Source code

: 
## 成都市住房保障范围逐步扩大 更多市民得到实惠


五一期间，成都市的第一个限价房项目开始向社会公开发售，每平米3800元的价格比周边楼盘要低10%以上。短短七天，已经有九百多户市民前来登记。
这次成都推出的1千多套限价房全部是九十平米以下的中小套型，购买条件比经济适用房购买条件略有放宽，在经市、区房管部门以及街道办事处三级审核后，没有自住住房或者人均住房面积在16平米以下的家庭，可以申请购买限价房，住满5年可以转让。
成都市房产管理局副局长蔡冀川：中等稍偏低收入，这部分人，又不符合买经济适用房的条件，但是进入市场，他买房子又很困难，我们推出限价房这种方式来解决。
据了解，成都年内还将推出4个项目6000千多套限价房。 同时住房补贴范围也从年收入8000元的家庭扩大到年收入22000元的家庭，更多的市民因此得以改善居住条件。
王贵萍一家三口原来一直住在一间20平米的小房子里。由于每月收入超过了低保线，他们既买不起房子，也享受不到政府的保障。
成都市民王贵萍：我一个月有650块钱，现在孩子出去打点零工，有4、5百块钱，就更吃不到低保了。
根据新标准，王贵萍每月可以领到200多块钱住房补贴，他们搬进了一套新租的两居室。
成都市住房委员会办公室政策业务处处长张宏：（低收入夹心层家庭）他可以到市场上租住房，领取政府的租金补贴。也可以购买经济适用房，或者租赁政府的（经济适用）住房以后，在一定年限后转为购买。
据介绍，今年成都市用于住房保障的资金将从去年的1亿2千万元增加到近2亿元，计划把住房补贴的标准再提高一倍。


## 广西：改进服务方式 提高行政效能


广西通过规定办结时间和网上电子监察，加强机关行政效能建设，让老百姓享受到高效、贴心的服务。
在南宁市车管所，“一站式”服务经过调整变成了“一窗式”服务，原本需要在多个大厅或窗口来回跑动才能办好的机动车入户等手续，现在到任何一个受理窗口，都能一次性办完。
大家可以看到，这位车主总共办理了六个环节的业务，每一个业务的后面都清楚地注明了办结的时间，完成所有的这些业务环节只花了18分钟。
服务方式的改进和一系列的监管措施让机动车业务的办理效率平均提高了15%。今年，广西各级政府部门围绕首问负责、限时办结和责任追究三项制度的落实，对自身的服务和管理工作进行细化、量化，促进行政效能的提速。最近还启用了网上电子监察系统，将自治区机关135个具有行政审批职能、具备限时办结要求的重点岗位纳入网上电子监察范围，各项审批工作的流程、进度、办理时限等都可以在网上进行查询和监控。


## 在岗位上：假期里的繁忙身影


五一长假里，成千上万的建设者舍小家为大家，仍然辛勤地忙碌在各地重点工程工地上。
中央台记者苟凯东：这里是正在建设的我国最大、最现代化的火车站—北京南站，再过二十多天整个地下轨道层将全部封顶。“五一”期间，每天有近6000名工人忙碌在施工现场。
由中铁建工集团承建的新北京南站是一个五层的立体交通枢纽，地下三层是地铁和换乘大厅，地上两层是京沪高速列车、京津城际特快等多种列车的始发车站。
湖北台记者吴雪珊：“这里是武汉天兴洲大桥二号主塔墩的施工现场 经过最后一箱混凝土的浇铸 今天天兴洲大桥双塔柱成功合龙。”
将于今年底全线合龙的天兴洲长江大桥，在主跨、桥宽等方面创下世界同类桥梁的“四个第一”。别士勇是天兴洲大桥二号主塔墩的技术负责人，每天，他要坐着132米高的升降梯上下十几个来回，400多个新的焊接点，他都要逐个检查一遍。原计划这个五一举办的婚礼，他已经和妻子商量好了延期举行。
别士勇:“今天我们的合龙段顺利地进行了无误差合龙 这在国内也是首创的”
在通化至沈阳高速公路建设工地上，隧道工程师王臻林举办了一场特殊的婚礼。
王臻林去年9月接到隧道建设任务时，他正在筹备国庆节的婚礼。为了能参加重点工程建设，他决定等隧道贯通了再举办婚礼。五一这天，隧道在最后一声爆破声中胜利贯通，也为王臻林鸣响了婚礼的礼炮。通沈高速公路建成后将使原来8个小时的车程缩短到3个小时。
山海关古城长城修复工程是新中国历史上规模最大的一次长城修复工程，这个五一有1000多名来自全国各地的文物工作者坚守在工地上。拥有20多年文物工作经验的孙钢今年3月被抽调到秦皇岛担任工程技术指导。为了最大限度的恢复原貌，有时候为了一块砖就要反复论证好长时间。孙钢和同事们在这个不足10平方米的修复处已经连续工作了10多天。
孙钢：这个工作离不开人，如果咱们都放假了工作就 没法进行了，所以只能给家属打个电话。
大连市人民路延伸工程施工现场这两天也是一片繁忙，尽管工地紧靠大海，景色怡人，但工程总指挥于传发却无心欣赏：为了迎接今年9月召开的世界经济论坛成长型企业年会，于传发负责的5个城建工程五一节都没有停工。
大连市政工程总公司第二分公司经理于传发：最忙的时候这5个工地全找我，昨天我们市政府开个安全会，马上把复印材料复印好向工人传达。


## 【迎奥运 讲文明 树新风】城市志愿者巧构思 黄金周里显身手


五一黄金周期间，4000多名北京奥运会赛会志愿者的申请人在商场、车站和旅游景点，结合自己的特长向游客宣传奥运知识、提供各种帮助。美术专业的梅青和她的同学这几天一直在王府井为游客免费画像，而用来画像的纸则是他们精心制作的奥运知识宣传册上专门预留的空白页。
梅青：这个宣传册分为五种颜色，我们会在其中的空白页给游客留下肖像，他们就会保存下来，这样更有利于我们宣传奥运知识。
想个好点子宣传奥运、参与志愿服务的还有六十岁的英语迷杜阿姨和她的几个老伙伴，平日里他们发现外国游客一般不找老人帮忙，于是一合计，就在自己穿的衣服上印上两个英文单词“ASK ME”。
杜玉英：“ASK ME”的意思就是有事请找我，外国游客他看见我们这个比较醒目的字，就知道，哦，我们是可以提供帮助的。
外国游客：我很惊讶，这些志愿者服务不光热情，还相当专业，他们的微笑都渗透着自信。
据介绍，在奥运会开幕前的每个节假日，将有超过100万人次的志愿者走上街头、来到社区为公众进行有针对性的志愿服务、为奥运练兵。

..........

# What to work on
Reproduce the entire listing above, character for character.

# Exercise answer
Source code

: 
## 成都市住房保障范围逐步扩大 更多市民得到实惠


五一期间，成都市的第一个限价房项目开始向社会公开发售，每平米3800元的价格比周边楼盘要低10%以上。短短七天，已经有九百多户市民前来登记。
这次成都推出的1千多套限价房全部是九十平米以下的中小套型，购买条件比经济适用房购买条件略有放宽，在经市、区房管部门以及街道办事处三级审核后，没有自住住房或者人均住房面积在16平米以下的家庭，可以申请购买限价房，住满5年可以转让。
成都市房产管理局副局长蔡冀川：中等稍偏低收入，这部分人，又不符合买经济适用房的条件，但是进入市场，他买房子又很困难，我们推出限价房这种方式来解决。
据了解，成都年内还将推出4个项目6000千多套限价房。 同时住房补贴范围也从年收入8000元的家庭扩大到年收入22000元的家庭，更多的市民因此得以改善居住条件。
王贵萍一家三口原来一直住在一间20平米的小房子里。由于每月收入超过了低保线，他们既买不起房子，也享受不到政府的保障。
成都市民王贵萍：我一个月有650块钱，现在孩子出去打点零工，有4、5百块钱，就更吃不到低保了。
根据新标准，王贵萍每月可以领到200多块钱住房补贴，他们搬进了一套新租的两居室。
成都市住房委员会办公室政策业务处处长张宏：（低收入夹心层家庭）他可以到市场上租住房，领取政府的租金补贴。也可以购买经济适用房，或者租赁政府的（经济适用）住房以后，在一定年限后转为购买。
据介绍，今年成都市用于住房保障的资金将从去年的1亿2千万元增加到近2亿元，计划把住房补贴的标准再提高一倍。


## 广西：改进服务方式 提高行政效能


广西通过规定办结时间和网上电子监察，加强机关行政效能建设，让老百姓享受到高效、贴心的服务。
在南宁市车管所，“一站式”服务经过调整变成了“一窗式”服务，原本需要在多个大厅或窗口来回跑动才能办好的机动车入户等手续，现在到任何一个受理窗口，都能一次性办完。
大家可以看到，这位车主总共办理了六个环节的业务，每一个业务的后面都清楚地注明了办结的时间，完成所有的这些业务环节只花了18分钟。
服务方式的改进和一系列的监管措施让机动车业务的办理效率平均提高了15%。今年，广西各级政府部门围绕首问负责、限时办结和责任追究三项制度的落实，对自身的服务和管理工作进行细化、量化，促进行政效能的提速。最近还启用了网上电子监察系统，将自治区机关135个具有行政审批职能、具备限时办结要求的重点岗位纳入网上电子监察范围，各项审批工作的流程、进度、办理时限等都可以在网上进行查询和监控。


## 在岗位上：假期里的繁忙身影


五一长假里，成千上万的建设者舍小家为大家，仍然辛勤地忙碌在各地重点工程工地上。
中央台记者苟凯东：这里是正在建设的我国最大、最现代化的火车站—北京南站，再过二十多天整个地下轨道层将全部封顶。“五一”期间，每天有近6000名工人忙碌在施工现场。
由中铁建工集团承建的新北京南站是一个五层的立体交通枢纽，地下三层是地铁和换乘大厅，地上两层是京沪高速列车、京津城际特快等多种列车的始发车站。
湖北台记者吴雪珊：“这里是武汉天兴洲大桥二号主塔墩的施工现场 经过最后一箱混凝土的浇铸 今天天兴洲大桥双塔柱成功合龙。”
将于今年底全线合龙的天兴洲长江大桥，在主跨、桥宽等方面创下世界同类桥梁的“四个第一”。别士勇是天兴洲大桥二号主塔墩的技术负责人，每天，他要坐着132米高的升降梯上下十几个来回，400多个新的焊接点，他都要逐个检查一遍。原计划这个五一举办的婚礼，他已经和妻子商量好了延期举行。
别士勇:“今天我们的合龙段顺利地进行了无误差合龙 这在国内也是首创的”
在通化至沈阳高速公路建设工地上，隧道工程师王臻林举办了一场特殊的婚礼。
王臻林去年9月接到隧道建设任务时，他正在筹备国庆节的婚礼。为了能参加重点工程建设，他决定等隧道贯通了再举办婚礼。五一这天，隧道在最后一声爆破声中胜利贯通，也为王臻林鸣响了婚礼的礼炮。通沈高速公路建成后将使原来8个小时的车程缩短到3个小时。
山海关古城长城修复工程是新中国历史上规模最大的一次长城修复工程，这个五一有1000多名来自全国各地的文物工作者坚守在工地上。拥有20多年文物工作经验的孙钢今年3月被抽调到秦皇岛担任工程技术指导。为了最大限度的恢复原貌，有时候为了一块砖就要反复论证好长时间。孙钢和同事们在这个不足10平方米的修复处已经连续工作了10多天。
孙钢：这个工作离不开人，如果咱们都放假了工作就 没法进行了，所以只能给家属打个电话。
大连市人民路延伸工程施工现场这两天也是一片繁忙，尽管工地紧靠大海，景色怡人，但工程总指挥于传发却无心欣赏：为了迎接今年9月召开的世界经济论坛成长型企业年会，于传发负责的5个城建工程五一节都没有停工。
大连市政工程总公司第二分公司经理于传发：最忙的时候这5个工地全找我，昨天我们市政府开个安全会，马上把复印材料复印好向工人传达。


## 【迎奥运 讲文明 树新风】城市志愿者巧构思 黄金周里显身手


五一黄金周期间，4000多名北京奥运会赛会志愿者的申请人在商场、车站和旅游景点，结合自己的特长向游客宣传奥运知识、提供各种帮助。美术专业的梅青和她的同学这几天一直在王府井为游客免费画像，而用来画像的纸则是他们精心制作的奥运知识宣传册上专门预留的空白页。
梅青：这个宣传册分为五种颜色，我们会在其中的空白页给游客留下肖像，他们就会保存下来，这样更有利于我们宣传奥运知识。
想个好点子宣传奥运、参与志愿服务的还有六十岁的英语迷杜阿姨和她的几个老伙伴，平日里他们发现外国游客一般不找老人帮忙，于是一合计，就在自己穿的衣服上印上两个英文单词“ASK ME”。
杜玉英：“ASK ME”的意思就是有事请找我，外国游客他看见我们这个比较醒目的字，就知道，哦，我们是可以提供帮助的。
外国游客：我很惊讶，这些志愿者服务不光热情，还相当专业，他们的微笑都渗透着自信。
据介绍，在奥运会开幕前的每个节假日，将有超过100万人次的志愿者走上街头、来到社区为公众进行有针对性的志愿服务、为奥运练兵。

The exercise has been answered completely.